▶ DAFTAR KEGIATAN:
1/ Ringkaslah paragraf dalam teks tentang Astra yang diawali "Tak seperti kebanyakan bankir sekarang" menjadi daftar poin singkat dengan tetap memuat fakta utamanya.
2/ Ketik ulang tanpa perubahan bagian teks tentang Astra dari "SETIAP malapetaka selalu" hingga "satu sama lain.".

==== BLOK TEKS

Baca berita dengan sedikit iklan, klik di sini

Wawancara

"Pengambilalihan Astra Direkayasa"

11 Juli 1999 | 00.00 WIB

Image of Tempo
Perbesar

Baca berita dengan sedikit iklan, klik di sini

SETIAP malapetaka selalu menyimpan hikmahnya. Itulah keyakinan William Soeryadjaya, pendiri kerajaan bisnis PT Astra International. Tujuh tahun silam, ia harus melepas seluruh kepemilikannya atas perusahaan otomotif terbesar itu, yang ambrol terseret kasus Bank Summa—milik putra sulungnya sendiri, Edward Soeryadjaya, yang sekarat dicekik kredit macet dan utang Rp 2,6 triliun, pada 1992.

William dan Astra, apa boleh buat, mengingatkan banyak orang pada kaitan antara bisnis besar dan dilemanya di tengah pusaran kekuasan negeri ini.

Tak seperti kebanyakan bankir sekarang, waktu itu William tak lepas tangan. Untuk menutup kewajiban Summa terhadap ratusan ribu nasabahnya, ia melego 140 juta lembar saham Astra. Padahal, ia sebenarnya bisa berkelit. Kedua institusi bisnis itu secara hukum terpisah satu sama lain.

Benarkah Astra runtuh hanya karena Summa? ''Sebenarnya ada rekayasa yang memanfaatkan kasus Summa untuk mengambil alih Astra," katanya, sambil mengisap cerutu dalam-dalam. Menurut berbagai analisis, Cendana-lah yang berada di balik pencaplokan itu. Ada berbagai indikasi kuat. Setelah William turun tahta, kemudi Astra berpindah ke Prajogo Pangestu, sebelum akhirnya diambil alih Bob Hasan. Dua taipan itu punya hubungan yang amat khusus dengan mantan presiden Soeharto. Selain itu, bahkan sang begawan ekonomi Profesor Sumitro Djojohadikusumo pun tak mampu menahan kekuatan mahadahsyat itu. Besan Soeharto itu sempat digandeng William untuk mencegah Astra karam.

========
==== BAHAN KAJIAN

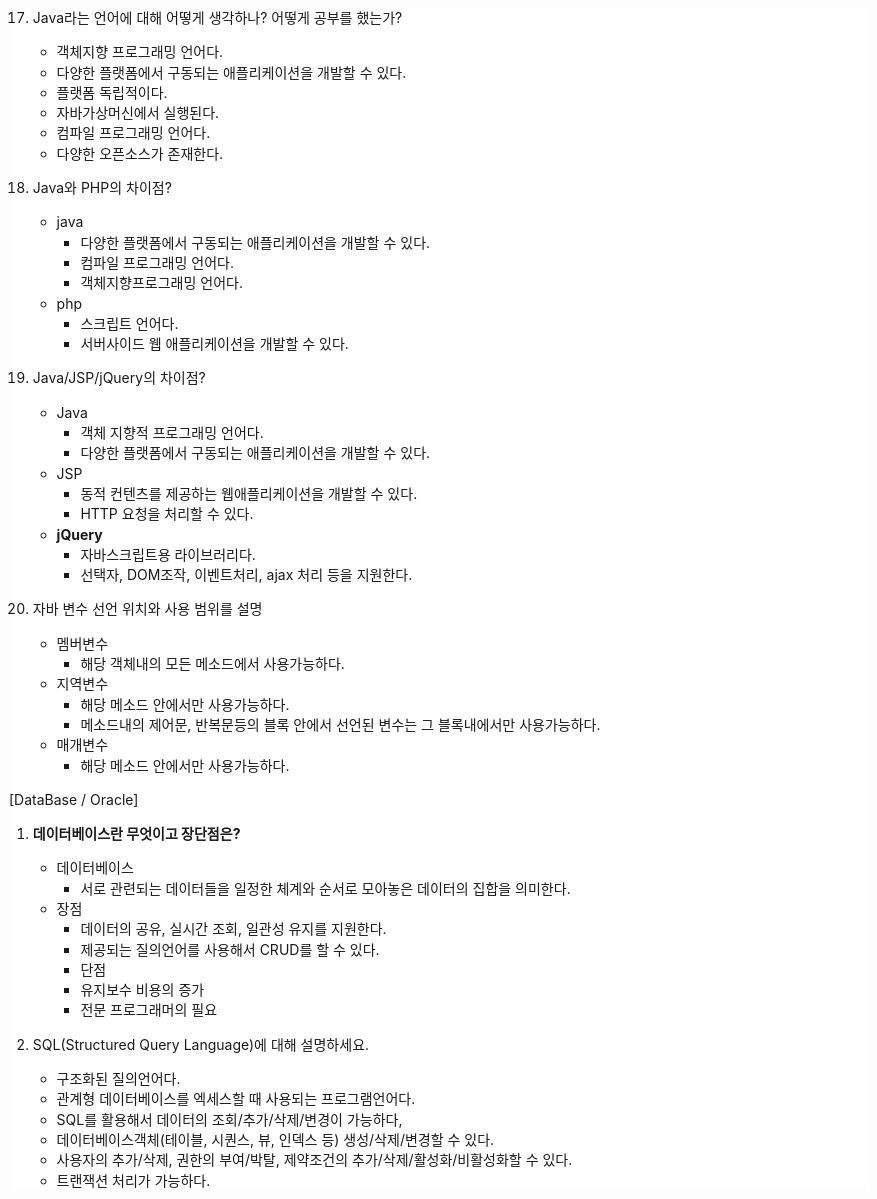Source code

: 17. Java라는 언어에 대해 어떻게 생각하나? 어떻게 공부를 했는가?
	- 객체지향 프로그래밍 언어다.
	- 다양한 플랫폼에서 구동되는 애플리케이션을 개발할 수 있다.
	- 플랫폼 독립적이다.
	- 자바가상머신에서 실행된다.
	- 컴파일 프로그래밍 언어다.
	- 다양한 오픈소스가 존재한다.	 

18. Java와 PHP의 차이점?
	- java
		- 다양한 플랫폼에서 구동되는 애플리케이션을 개발할 수 있다.
		- 컴파일 프로그래밍 언어다.
		- 객체지향프로그래밍 언어다.
	- php
		- 스크립트 언어다.
		- 서버사이드 웹 애플리케이션을 개발할 수 있다.
 
18. Java/JSP/jQuery의 차이점?
	- Java 
		- 객체 지향적 프로그래밍 언어다.
		- 다양한 플랫폼에서 구동되는 애플리케이션을 개발할 수 있다.
	- JSP 
		- 동적 컨텐츠를 제공하는 웹애플리케이션을 개발할 수 있다.
		- HTTP 요청을 처리할 수 있다.
	- **jQuery** 
		- 자바스크립트용 라이브러리다.
		- 선택자, DOM조작, 이벤트처리, ajax 처리 등을 지원한다.

19. 자바 변수 선언 위치와 사용 범위를 설명
	- 멤버변수
		- 해당 객체내의 모든 메소드에서 사용가능하다.
	- 지역변수
		- 해당 메소드 안에서만 사용가능하다.
		- 메소드내의 제어문, 반복문등의 블록 안에서 선언된 변수는 그 블록내에서만 사용가능하다.
	- 매개변수
		- 해당 메소드 안에서만 사용가능하다.

[DataBase / Oracle]
1. **데이터베이스란 무엇이고 장단점은?**
	- 데이터베이스
		- 서로 관련되는 데이터들을 일정한 체계와 순서로 모아놓은 데이터의 집합을 의미한다.
	- 장점
		- 데이터의 공유, 실시간 조회, 일관성 유지를 지원한다.
		- 제공되는 질의언어를 사용해서 CRUD를 할 수 있다. 
      	- 단점 
		- 유지보수 비용의 증가
		- 전문 프로그래머의 필요

2. SQL(Structured Query Language)에 대해 설명하세요.
	- 구조화된 질의언어다.
	- 관계형 데이터베이스를 엑세스할 때 사용되는 프로그램언어다.
	- SQL를 활용해서 데이터의 조회/추가/삭제/변경이 가능하다,
	- 데이터베이스객체(테이블, 시퀀스, 뷰, 인덱스 등) 생성/삭제/변경할 수 있다.
	- 사용자의 추가/삭제, 권한의 부여/박탈, 제약조건의 추가/삭제/활성화/비활성화할 수 있다.
	- 트랜잭션 처리가 가능하다.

========

▶ TUGAS TERJAWAB:
1/
- Berbeda dengan kebanyakan bankir sekarang, William waktu itu tidak lepas tangan.
- Ia menjual 140 juta lembar saham Astra untuk menutup kewajiban Summa terhadap ratusan ribu nasabahnya.
- Sebenarnya ia bisa berkelit karena secara hukum kedua institusi bisnis itu terpisah satu sama lain.

2/
SETIAP malapetaka selalu menyimpan hikmahnya. Itulah keyakinan William Soeryadjaya, pendiri kerajaan bisnis PT Astra International. Tujuh tahun silam, ia harus melepas seluruh kepemilikannya atas perusahaan otomotif terbesar itu, yang ambrol terseret kasus Bank Summa—milik putra sulungnya sendiri, Edward Soeryadjaya, yang sekarat dicekik kredit macet dan utang Rp 2,6 triliun, pada 1992.

William dan Astra, apa boleh buat, mengingatkan banyak orang pada kaitan antara bisnis besar dan dilemanya di tengah pusaran kekuasan negeri ini.

Tak seperti kebanyakan bankir sekarang, waktu itu William tak lepas tangan. Untuk menutup kewajiban Summa terhadap ratusan ribu nasabahnya, ia melego 140 juta lembar saham Astra. Padahal, ia sebenarnya bisa berkelit. Kedua institusi bisnis itu secara hukum terpisah satu sama lain.